Creating Ad Mixtures
- Mix WELL, don’t leave blotches of unblended color
- These basic skills should become easy, the hard part is being patient and taking the time to make the bigger paintings
Gradient and Sharp Edges
- By putting a gradient on the ball, you “fill the balloon with air”
- When you block in the buffer, make it a bit messy, not straight.
- Make sure the buffer is a solid barrier, DON’T let the shades on either side touch each other
- Use blade edge of brush to nudge colors together
- Look for distinct edges to soften
- Barely touch the canvas, just skim the surface, change directions
- Don’t be lazy about going back to get paint. Get into the habit of getting back to the palette every few strokes
- You should spend more time “in transit” than in painting
- You don’t shovel all the food in your mouth at one time.
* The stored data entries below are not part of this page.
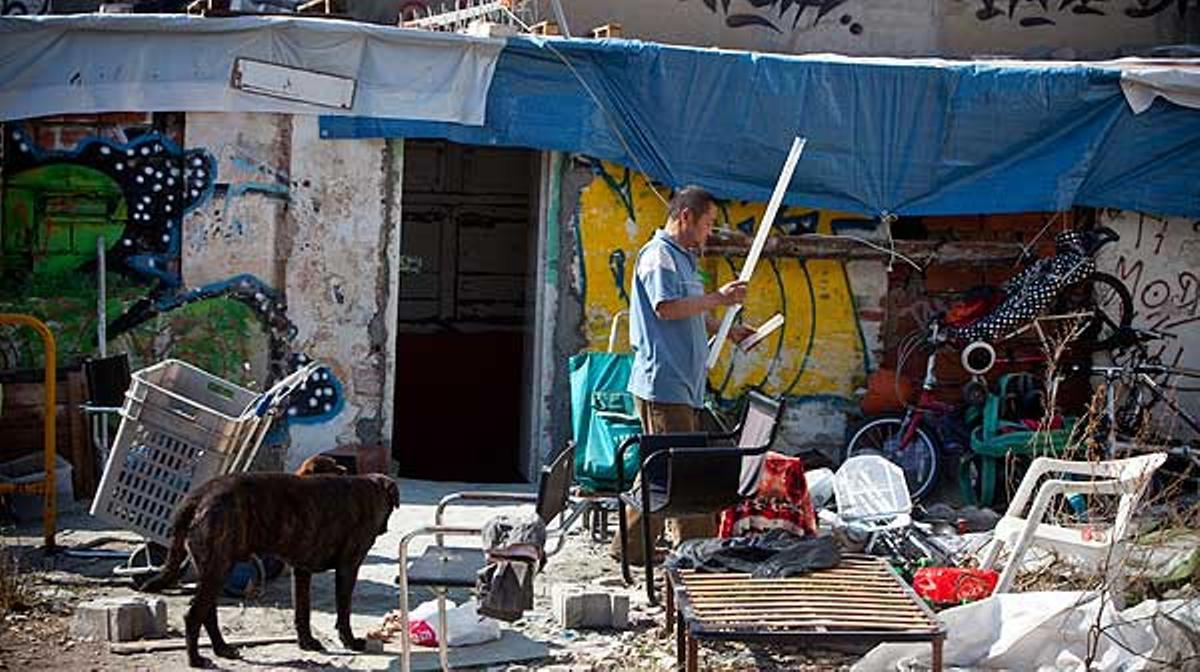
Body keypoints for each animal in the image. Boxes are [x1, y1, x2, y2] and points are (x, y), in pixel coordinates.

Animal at [143, 472, 398, 667]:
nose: (386, 528)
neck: (369, 491)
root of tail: (200, 494)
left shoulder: (301, 571)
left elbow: (302, 611)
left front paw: (307, 642)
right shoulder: (348, 568)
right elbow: (344, 611)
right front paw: (351, 641)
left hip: (214, 571)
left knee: (208, 613)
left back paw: (222, 649)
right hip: (217, 570)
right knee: (194, 615)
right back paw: (195, 659)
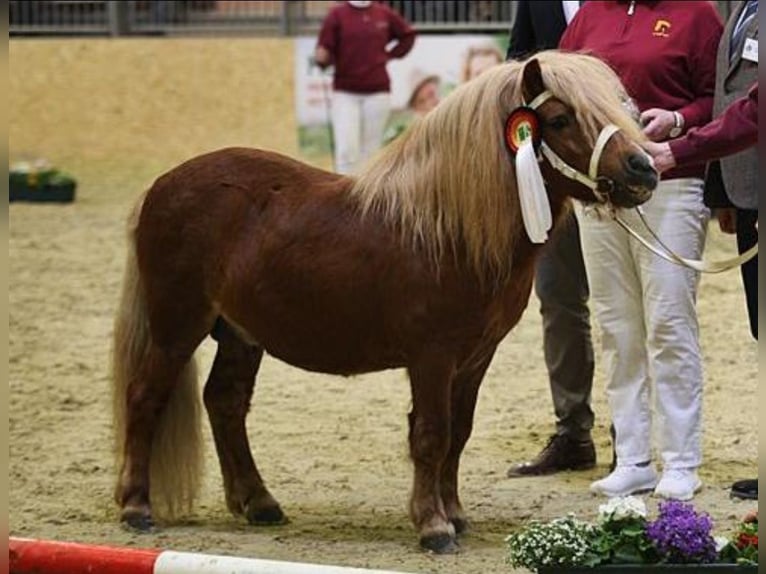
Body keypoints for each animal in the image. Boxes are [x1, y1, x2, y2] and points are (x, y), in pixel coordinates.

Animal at [111, 51, 657, 554]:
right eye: (562, 119)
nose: (645, 169)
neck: (448, 229)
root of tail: (161, 185)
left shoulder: (476, 357)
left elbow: (459, 433)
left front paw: (454, 514)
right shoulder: (431, 357)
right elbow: (432, 434)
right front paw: (433, 526)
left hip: (241, 334)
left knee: (225, 403)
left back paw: (259, 502)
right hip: (176, 326)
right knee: (145, 397)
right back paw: (137, 507)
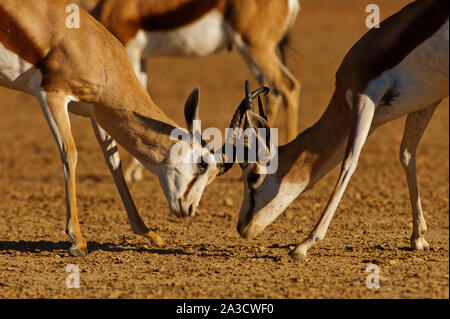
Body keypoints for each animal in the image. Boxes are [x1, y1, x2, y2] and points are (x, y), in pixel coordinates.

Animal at [0, 0, 243, 256]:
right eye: (202, 163)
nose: (188, 209)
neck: (89, 46)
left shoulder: (96, 113)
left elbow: (113, 163)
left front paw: (149, 233)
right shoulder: (52, 95)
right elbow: (70, 153)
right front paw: (77, 241)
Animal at [71, 0, 302, 184]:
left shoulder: (129, 49)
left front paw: (130, 172)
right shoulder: (141, 57)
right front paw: (136, 171)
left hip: (255, 46)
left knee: (289, 86)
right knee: (272, 93)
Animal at [230, 0, 448, 260]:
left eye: (253, 176)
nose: (242, 227)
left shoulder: (364, 98)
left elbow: (349, 162)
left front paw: (304, 244)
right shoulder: (425, 103)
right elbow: (406, 155)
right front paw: (418, 237)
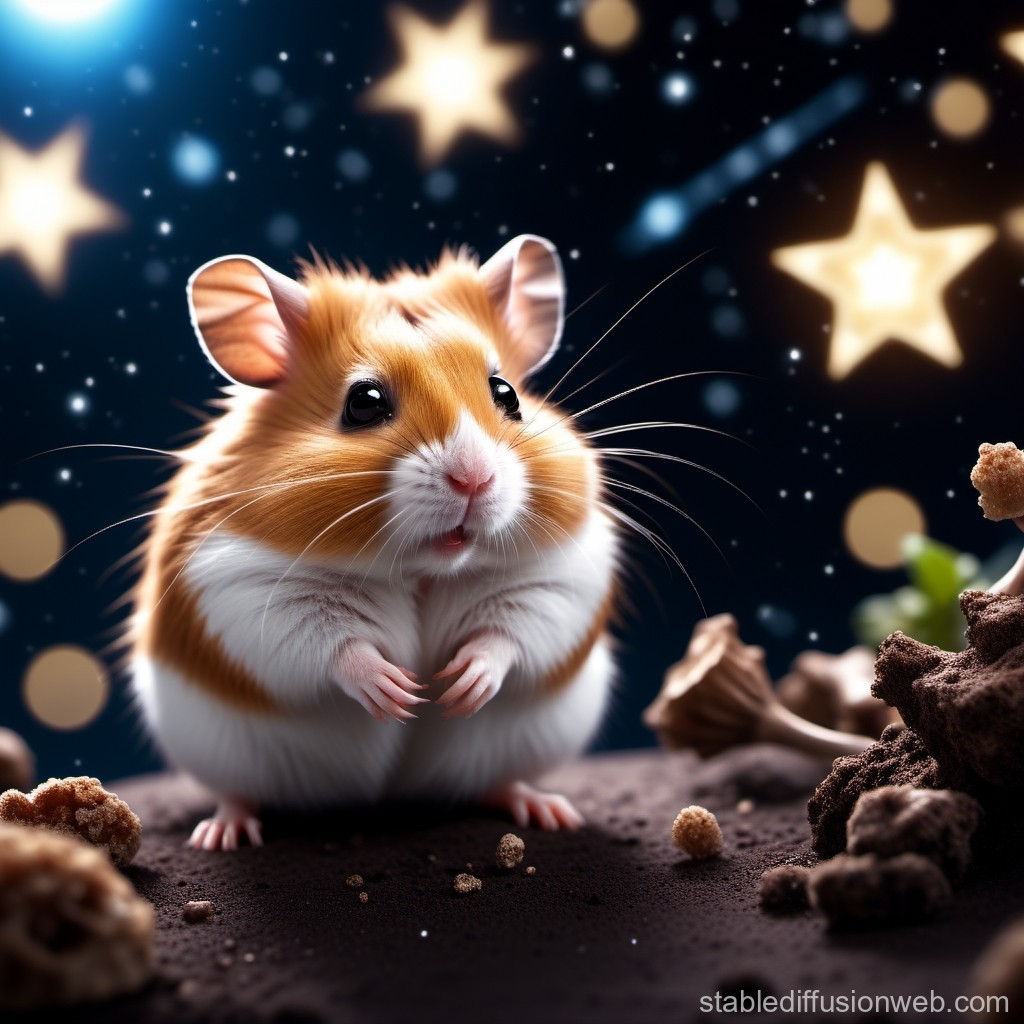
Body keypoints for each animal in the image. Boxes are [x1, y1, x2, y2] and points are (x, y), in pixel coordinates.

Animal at [130, 234, 620, 850]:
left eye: (506, 392)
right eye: (363, 402)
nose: (475, 479)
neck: (426, 569)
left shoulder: (562, 576)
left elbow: (510, 633)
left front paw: (457, 687)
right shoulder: (243, 587)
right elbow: (334, 645)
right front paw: (401, 693)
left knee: (498, 782)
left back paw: (546, 809)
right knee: (237, 792)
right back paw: (223, 833)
Same with painting, you’re feeding the painting.
- Get comfortable with the process.
- To be a successful artist, you have to enjoy the process, NOT JUST what you get at the end of the process.
- If you hate the process, this is not the career for you. And it will only get worse as time goes by.
- Resolve the issues with the components of the painting before it starts looking like a whole thing (like a ball)
- Remember there’s a stage after this to check sharp edges and all
- Remember to change directions as you go, don’t go too far before you go back down for more paint
- Barely touching the surface of the paint
- Your paint has to be the same density or else the thicker paint will overtake the thinner paint. Buffer, light, dark, all should be same density.
- Now go back through dark to light shades and check for wonky edges. Check your checklist.
- To sharpen an edge, sharpen from both sides, with both shades on either side of the edge. This gives a crisper edge.
- Background fill should always be the ad mixture between extreme shadow and mod shadow
Filling the Background and Horizon Gradient
- Start closest to the ball, then paint away from it, gives your hand space to rest on the canvas.
- If you’re sloppy and you don’t do a round ball now, you’ll mess up your ball shape forever.
- Try to avoid paint beading up and creating ugly ridges. Paintings are prettier when everything is flat, for now.
- In this program we will cover everything “knowledge” — everything that isn’t style or experience, everything KEvin thinks is important.
- Gradients create the impression of volume (form) and distance.
- By putting a background gradient, it makes things look farther away.
- For the background buffer, since there are only 2 shades in between, pick one and blend using the original two shades on either side. You can use both in-between shades if you want, though.
- Buffer should be the thickness of the brush.
- Do NOT flip your brush!!
- When doing the bottom of that buffer, be CAREFUL not to let the light creep up too high and contrast with the dark color on top.
- Now go back and fix the ball as needed.
- Kevin always works shadow first: good policy to have one way of doing things.
- Going forward, you will use gradients for form, and every background will have a gradient /graded horizon line
- Eventually we will use this effect to create depth in a real shallow space.
Understanding Cast and Form Shadows
- When light is above a can, the top and front will be light, the back will be shadow
- If light hits a can directly, it’s 100% light. As you go up/down the curve, it goes to 70% light, 60%, 50%, then it will glance off and go away.
- From the 50% point on, there is a cast shadow behind the sphere.
- The shadow is darkest point directly opposite of the 100% light side of the sphere. Next to that maybe 70%, then 60%, and so on.
- This is basically a gradient, being wrapped around the circle.
- FORM SHADOWS:
- criteria 1) the shadow must be on a rounded object (something with curves, not necessarily a round object)
- criteria 2) it must be on the bottom or right of the object.
- On a sphere, the shadow would be on the bottom and right.
- Tell you about form, tells you how big and round objects are
- CAST SHADOWS:
- An object blocking the light directly. Like you and your shadow on the ground.